"Target speech hearing" is a new deep-learning algorithm developed at the University of Washington to allow users to "enroll" a speaker and cancel all environmental noise surrounding their voice.
Currently, the system requires the person wearing the headphones to tap a button while gazing at someone talking or just look at them for three to five seconds. This directs a deep learning model to learn the speaker's vocal patterns and latch to it so it can play it back to the listener even as they move around and stop looking at that person.

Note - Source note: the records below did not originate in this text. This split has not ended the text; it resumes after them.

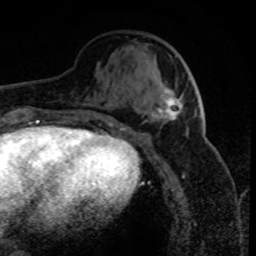
Breast MRI (dynamic contrast-enhanced), one axial slice. Slice 30 of 80 in the series (ordered by position). Cropped to one breast. Dynamic contrast-enhanced series, time point 2 of 8 at this slice position (early post-contrast). 1.5 T. TE 4.2 ms, TR 7.1 ms. 2 mm slice thickness. 256 × 256 image matrix, field of view 150 × 150 mm. Female patient.
Outlined on this slice (semi-automatic segmentation, software-assisted and operator-edited):
- enhancing-tissue mask used for the functional tumour volume (all voxels passing the contrast-enhancement thresholds inside the analysis volume; usually the tumour): box from (x=152, y=90) to (x=183, y=120) px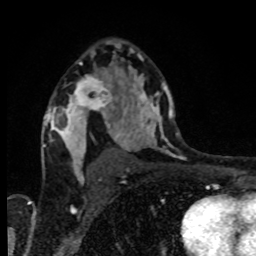
Breast MRI, one axial slice. Position 54 of 80 along the scan axis. Cropped to one breast. Dynamic contrast-enhanced series, time point 2 of 8 at this slice position (early post-contrast). 1.5 T. TE 4.2 ms, TR 7 ms. 256 × 256 image matrix, field of view 160 × 160 mm. Female patient.
Structures marked on this image (semi-automatically segmented with operator editing):
- enhancing-tissue mask used for the functional tumour volume (all voxels passing the contrast-enhancement thresholds inside the analysis volume; usually the tumour): box from (x=69, y=75) to (x=115, y=118) px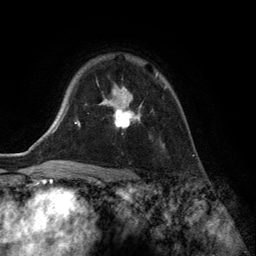
Breast MRI (dynamic contrast-enhanced), one axial slice. Slice 98 of 134 in the series (ordered by position). Cropped to one breast. Dynamic contrast-enhanced series, time point 2 of 6 at this slice position (early post-contrast). 3 T. TE 2.8 ms, TR 7.3 ms. 1.2 mm slice thickness. 256 × 256 image matrix, field of view 180 × 180 mm. Female patient.
Outlined on this slice (semi-automatically segmented with operator editing):
- enhancing-tissue mask used for the functional tumour volume (all voxels passing the contrast-enhancement thresholds inside the analysis volume; usually the tumour): box from (x=97, y=74) to (x=167, y=146) px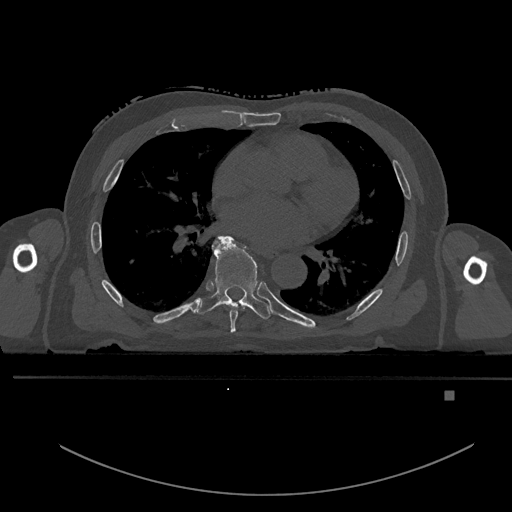
CT including the spine, one axial slice; slice 270 of 969 in the series (ordered by position); bone window (W 1800 / L 400 HU); 0.5 mm slice thickness; 512 × 512 image matrix, field of view 456 × 456 mm. Patient: male, 82 years. From the clinical record (not read from this slice): primary cancer: prostate.
Annotated regions visible in this slice (semi-automatically segmented with operator editing):
- T6 vertebra: bounding box [x1, y1, x2, y2] px = [228, 305, 245, 333]
- T7 vertebra: [197, 235, 271, 320]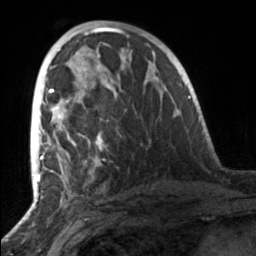
Breast MRI, one axial slice; slice 74 of 160 in the series (ordered by position); cropped to one breast; dynamic contrast-enhanced series, time point 2 of 7 at this slice position (early post-contrast); 3 T; TE 1.7 ms, TR 4.6 ms; 1 mm slice thickness; 256 × 256 image matrix, field of view 160 × 160 mm. Female patient.
Structures marked on this image (semi-automatic segmentation, software-assisted and operator-edited):
- enhancing-tissue mask used for the functional tumour volume (all voxels passing the contrast-enhancement thresholds inside the analysis volume; usually the tumour): bounding box [x1, y1, x2, y2] px = [49, 86, 109, 161]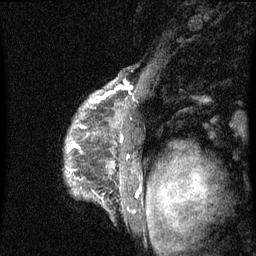
Breast MRI (dynamic contrast-enhanced), one sagittal slice. Position 52 of 60 along the scan axis. Dynamic contrast-enhanced series, image 2 of 3 at this slice position (ordered by acquisition). 1.5 T. TE 4.2 ms, TR 8 ms. 256 × 256 image matrix, field of view 190 × 190 mm. Patient: female, 50 years.
Outlined on this slice (semi-automatic segmentation, software-assisted and operator-edited):
- analysis volume of interest (the breast-tissue region the enhancement analysis was run in; not a lesion): bounding box [x1, y1, x2, y2] px = [65, 91, 142, 212]
- tumour enhancement mask (voxels above the 70 % enhancement threshold inside the analysis volume of interest): [70, 98, 122, 148]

A naive approach is to require a clean speech example to enroll the target speaker. This is however not well aligned with the hearable application domain since obtaining a clean example is challenging in real world scenarios, creating a unique user interface problem. We present the first enrollment interface where the wearer looks at the target speaker for a few seconds to capture a single, short, highly noisy, binaural example of the target speaker.

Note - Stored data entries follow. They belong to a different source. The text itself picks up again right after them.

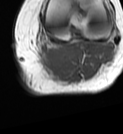
MRI of an extremity soft-tissue mass, one axial slice; MR volume resampled by the dataset authors to the PET/CT grid (not the native acquisition matrix); 3.27 mm slice thickness; 123 × 134 image matrix, field of view 120 × 131 mm. Female patient. From the clinical record (not read from this slice): histological type: extraskeletal high grade osteogenic sarcoma; grade: high; site of the primary tumour: left calf.
Structures marked on this image (expert contour drawn on MRI and transferred to this co-registered scan by the dataset authors):
- gross tumour volume (mass): bounding box (x1, y1, x2, y2) in pixels: (40, 45, 73, 72)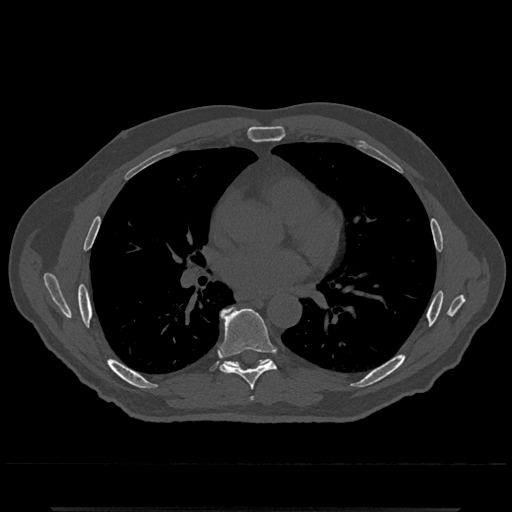
CT including the spine, one axial slice. Position 711 of 797 along the scan axis. 120 kVp. Bone window (W 1800 / L 400 HU). 0.5 mm slice thickness. 512 × 512 image matrix, field of view 393 × 393 mm. Patient: male, 67 years. Case-level facts recorded for this patient, not image findings: primary cancer: prostate.
Annotated regions visible in this slice (semi-automatic segmentation, software-assisted and operator-edited):
- T7 vertebra: box from (x=219, y=308) to (x=277, y=390) px
- T8 vertebra: (x=220, y=307)–(x=270, y=367)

The key during the enrollment step is that the wearer is looking in the direction of the speaker, so their voice is aligned across the two binaural microphones while other interfering speakers are likely not aligned. This example is used to train a neural network with the characteristics of the target speaker and extract the corresponding embedding vector. This is then used with a different neural network to extract the target speech from a cacophony of speakers.
According to the researchers, this constitutes a significant step forward compared to existing noise-canceling headphones, which can effectively cancel out all sounds but not selectively pick speakers based on their speech traits.
To make this possible, the team had to solve several problems, including optimizing the state-of-the-art speech separation network TFGridNet to make it run in real-time on embedded CPUs, finding a training methodology to use synthetic data to build a system capable of generalizing to real-world unseen speakers, and others.
Shyam Gollakota, one of the researchers behind "semantic hearing", highlights that their project differs from current approaches to AI in that it aims to modify people's auditory perception using on-device AI without relying on Cloud-based services.
At the moment, the system can enroll only one speaker at a time. Another limitation is that enrollment will succeed only if no other loud voices are coming from the same direction, but the user can run another enrollment on the speaker to improve the clarity if they are not satisfied with the initial result.
The team has open-sourced their code and dataset to facilitate future research work to improve target speech hearing.